More than a year after they first began arriving in Britain under a new visa program, tens of thousands of people from Hong Kong are settling into their new home. But they still long for the one they left behind.

“You grow up in a place, and you don’t recognize it. It becomes a stranger,” one recent arrival said, reflecting on the changes in Hong Kong as he mixed evaporated milk into steaming tea. “When we think of it, we just want to cry.”

Does the picture you see above appear to be moving, growing or expanding? This static image, of a darkness that threatens to swallow up the viewer, has much to teach us about how our brains and eyes see the world.

In a study published last week, psychologists tested this illusion on 50 men and women with normal vision. Using an infrared eye tracker, they found that the greater a participant’s response to the illusion, the stronger the pupil dilation response. About 14 percent of people can’t see the illusion at all.

Your pupils unconsciously adjust to the light in your surroundings, dilating to capture more light in darkness and constricting to prevent overexposure in brightness. When you look at this illusion, the hole is not darkening. But the perception of the hole darkening is enough to make your pupils respond.
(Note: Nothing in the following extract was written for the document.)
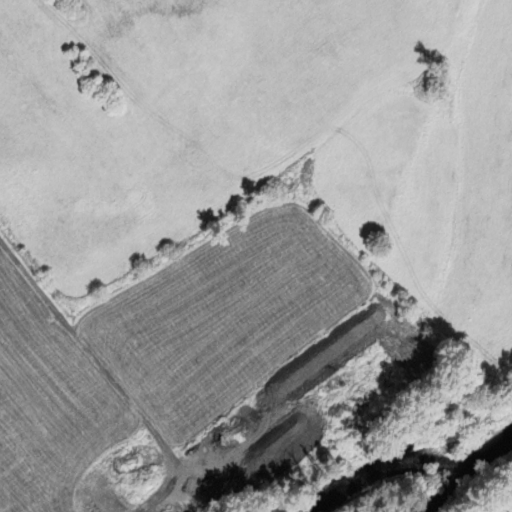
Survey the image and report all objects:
road: (93, 359)
river: (491, 444)
building: (206, 456)
river: (359, 471)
The researchers hypothesize that the illusion works because the gradient on the central hole makes it look as if the viewer is entering a dark hole or tunnel, prompting the pupils to dilate.

One hypothesis is that the brain is trying to predict and show us the future in order to perceive the present, a result of the brain’s strategy to navigate an uncertain, ever-changing world. The brain adapts by, say, prompting pupils to dilate when anticipating darkness.